**EXERCICES À TRAITER:**
(a) Les affirmations suivantes correspondent-elles au texte sur la marche des fiertés parisiennes ? Répondez par oui ou par non à chacune et citez les mots du texte qui tranchent. (i) Le cortège est parti de la Porte de la Villette pour rejoindre République. (ii) L'action du collectif d'extrême droite a duré plus d'une heure. (iii) L'Inter-LGBT avait choisi pour mot d'ordre « Contre la transphobie : transsolidarités ».
(b) D'après le texte sur la marche des fiertés parisiennes, qu'arrive-t-il à la militante Mila avant que la police raccompagne le groupe ?

═══ TEXTE PROPOSÉ

Tiré de Europe Solidaire Sans Frontières
29 juin 2024
Par David Perrotin
La dissolution a bousculé tous les calendriers. Elle a aussi inscrit la marche des fiertés parisiennes dans un moment particulier : à la veille d’une élection législatives et d’une possible victoire du Rassemblement national (RN).
Ce samedi, des milliers de personnes ont défilé de la Porte de la Villette (XIXe arrondissement) à République (XIe) pour célébrer les identités des personnes LGBTQIA+ et pour insister sur la nécessité de lutter contre toutes les oppressions transphobes. « Contre la transphobie : transsolidarités » était le mot d’ordre choisi par l’Inter-LGBT cette année.
Avant que la marche ne s’élance, vers 13 heures dans le XIXe arrondissement de Paris, l’irruption d’un collectif d’extrême droite surprend et vient rappeler l’enjeu du moment. Un ancien membre de Reconquête, la militante d’extrême droite Mila et un petit groupe font face aux nombreux drapeaux arc-en-ciel pour venir dénoncer les supposées « dérives des LGBT » et « préserver leur civilisation ». Leur coup d’éclat ne dure pas plus de dix minutes. Les militants sont immédiatement repoussés, Mila est enfarinée avant que la police ne les raccompagne et que la marche ne débute.

══════
═══ DONNÉES FOURNIES

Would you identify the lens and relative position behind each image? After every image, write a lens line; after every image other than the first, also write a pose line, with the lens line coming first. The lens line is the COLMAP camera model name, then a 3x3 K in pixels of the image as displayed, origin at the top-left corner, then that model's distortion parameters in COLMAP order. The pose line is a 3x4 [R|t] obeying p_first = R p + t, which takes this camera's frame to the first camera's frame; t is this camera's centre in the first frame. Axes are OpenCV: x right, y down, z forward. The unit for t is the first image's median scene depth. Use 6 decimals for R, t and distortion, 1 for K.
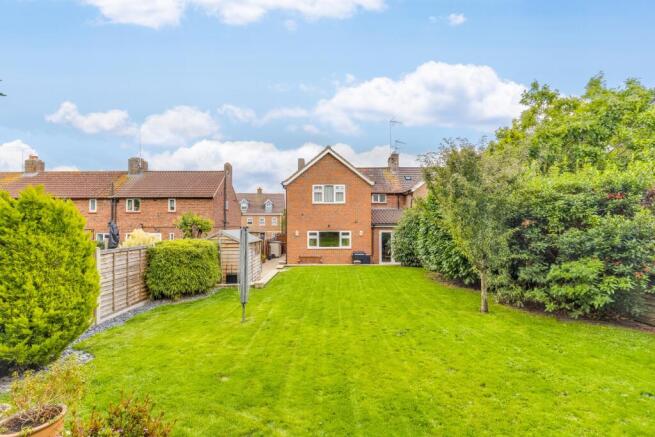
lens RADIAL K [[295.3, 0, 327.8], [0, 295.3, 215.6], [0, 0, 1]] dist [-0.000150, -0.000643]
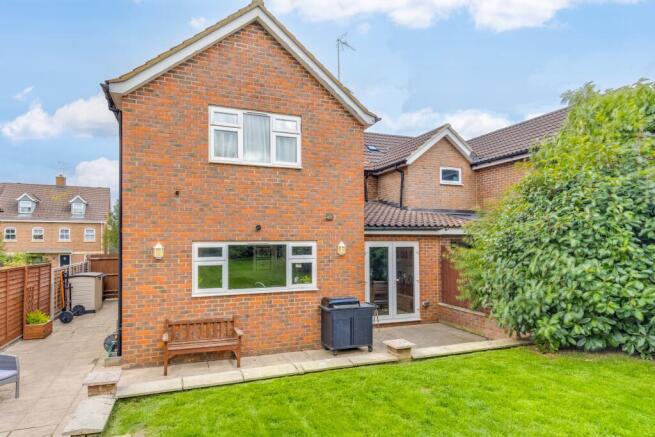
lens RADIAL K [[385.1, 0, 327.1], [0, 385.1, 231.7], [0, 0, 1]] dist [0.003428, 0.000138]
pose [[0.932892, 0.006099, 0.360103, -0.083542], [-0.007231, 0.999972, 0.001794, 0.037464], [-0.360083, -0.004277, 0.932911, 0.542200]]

══════
═══ DONNÉES FOURNIES

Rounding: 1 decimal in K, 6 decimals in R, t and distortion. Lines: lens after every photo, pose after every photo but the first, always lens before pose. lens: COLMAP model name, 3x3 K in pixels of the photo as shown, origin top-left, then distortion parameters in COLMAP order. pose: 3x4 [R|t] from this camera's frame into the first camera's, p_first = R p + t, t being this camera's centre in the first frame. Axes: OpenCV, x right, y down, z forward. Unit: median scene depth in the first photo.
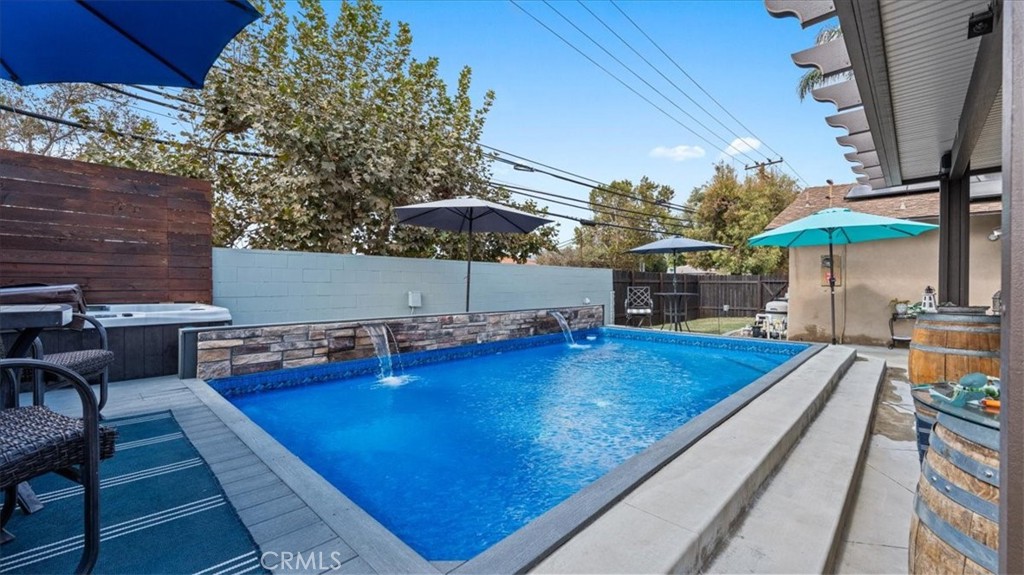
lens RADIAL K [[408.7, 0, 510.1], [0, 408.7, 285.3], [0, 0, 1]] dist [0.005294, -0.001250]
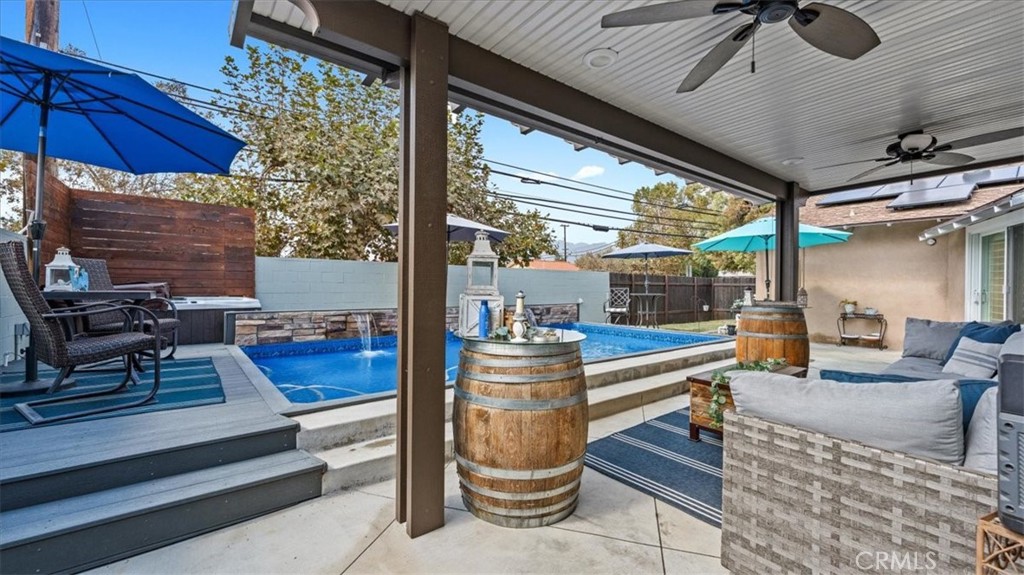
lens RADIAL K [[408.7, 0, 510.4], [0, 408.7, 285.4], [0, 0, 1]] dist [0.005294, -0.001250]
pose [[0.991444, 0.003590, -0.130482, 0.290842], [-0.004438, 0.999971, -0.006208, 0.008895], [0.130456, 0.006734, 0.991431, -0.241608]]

══════

**CORRIGÉ:**
(a)
(i) Oui : « des milliers de personnes ont défilé de la Porte de la Villette (XIXe arrondissement) à République (XIe) »
(ii) Non : « Leur coup d’éclat ne dure pas plus de dix minutes. »
(iii) Oui : « « Contre la transphobie : transsolidarités » était le mot d’ordre choisi par l’Inter-LGBT cette année. »

(b) Elle est enfarinée.